Put every line of text from the records into a Markdown table with two columns, Row and Line Text. Number the rows in order, skip blank lines, and leave out the picture markers.

(Stored data entries)
┌──
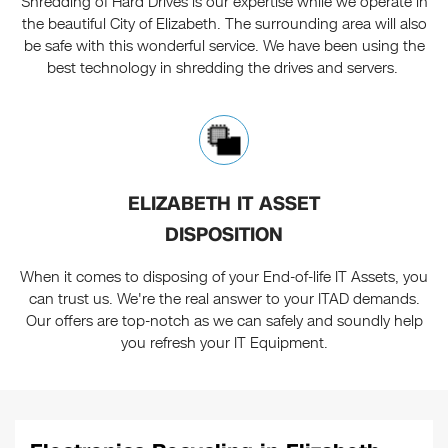
Shredding of Hard Drives is our expertise while we operate in
the beautiful City of Elizabeth. The surrounding area will also
be safe with this wonderful service. We have been using the
best technology in shredding the drives and servers.
ELIZABETH IT ASSET
DISPOSITION
When it comes to disposing of your End-of-life IT Assets, you
can trust us. We're the real answer to your ITAD demands.
Our offers are top-notch as we can safely and soundly help
you refresh your IT Equipment.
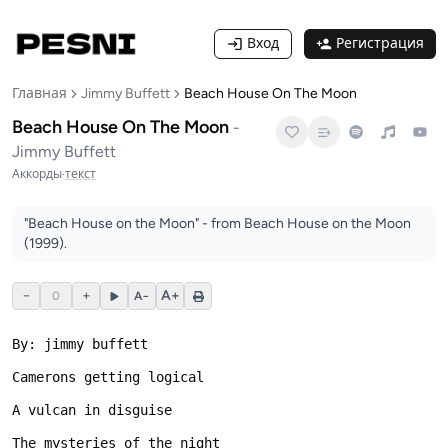
Вход
Регистрация
Главная
Jimmy Buffett
Beach House On The Moon
Beach House On The Moon
-
Jimmy Buffett
Аккорды
·
текст
"Beach House on the Moon" - from Beach House on the Moon
(1999).
−
+
A+
0
A−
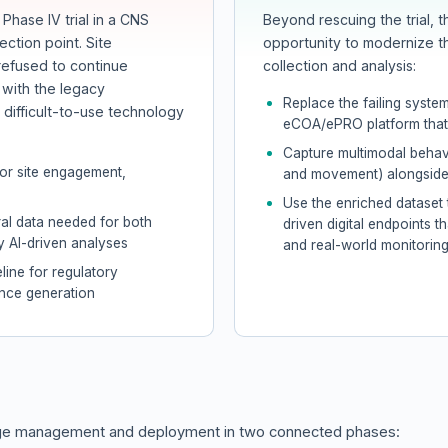
Phase IV trial in a CNS
Beyond rescuing the trial, 
ection point. Site
opportunity to modernize t
refused to continue
collection and analysis:
n with the legacy
Replace the failing system
ifficult-to-use technology
eCOA/ePRO platform that 
Capture multimodal behavi
oor site engagement,
and movement) alongside 
Use the enriched dataset 
ral data needed for both
driven digital endpoints th
y AI-driven analyses
and real-world monitorin
line for regulatory
ence generation
ange management and deployment in two connected phases:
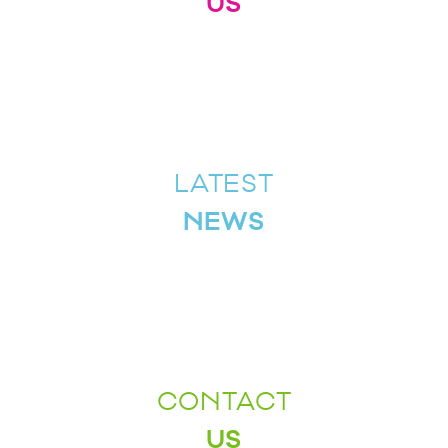
US
LATEST
NEWS
CONTACT
US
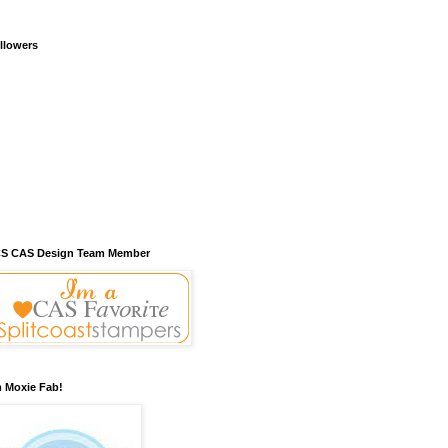
llowers
S CAS Design Team Member
m Moxie Fab!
└──
*The answer*.
| Row | Line Text |
|---|---|
| 1 | Shredding of Hard Drives is our expertise while we operate in |
| 2 | the beautiful City of Elizabeth. The surrounding area will also |
| 3 | be safe with this wonderful service. We have been using the |
| 4 | best technology in shredding the drives and servers. |
| 5 | ELIZABETH IT ASSET |
| 6 | DISPOSITION |
| 7 | When it comes to disposing of your End-of-life IT Assets, you |
| 8 | can trust us. We're the real answer to your ITAD demands. |
| 9 | Our offers are top-notch as we can safely and soundly help |
| 10 | you refresh your IT Equipment. |
| 11 | Вход |
| 12 | Регистрация |
| 13 | Главная |
| 14 | Jimmy Buffett |
| 15 | Beach House On The Moon |
| 16 | Beach House On The Moon |
| 17 | - |
| 18 | Jimmy Buffett |
| 19 | Аккорды |
| 20 | · |
| 21 | текст |
| 22 | "Beach House on the Moon" - from Beach House on the Moon |
| 23 | (1999). |
| 24 | − |
| 25 | + |
| 26 | A+ |
| 27 | 0 |
| 28 | A− |
| 29 | Phase IV trial in a CNS |
| 30 | Beyond rescuing the trial,  |
| 31 | ection point. Site |
| 32 | opportunity to modernize t |
| 33 | refused to continue |
| 34 | collection and analysis: |
| 35 | n with the legacy |
| 36 | Replace the failing system |
| 37 | ifficult-to-use technology |
| 38 | eCOA/ePRO platform that  |
| 39 | Capture multimodal behavi |
| 40 | oor site engagement, |
| 41 | and movement) alongside  |
| 42 | Use the enriched dataset  |
| 43 | ral data needed for both |
| 44 | driven digital endpoints th |
| 45 | y AI-driven analyses |
| 46 | and real-world monitorin |
| 47 | line for regulatory |
| 48 | ence generation |
| 49 | ange management and deployment in two connected phases: |
| 50 | US |
| 51 | LATEST |
| 52 | NEWS |
| 53 | CONTACT |
| 54 | US |
| 55 | llowers |
| 56 | S CAS Design Team Member |
| 57 | m Moxie Fab! |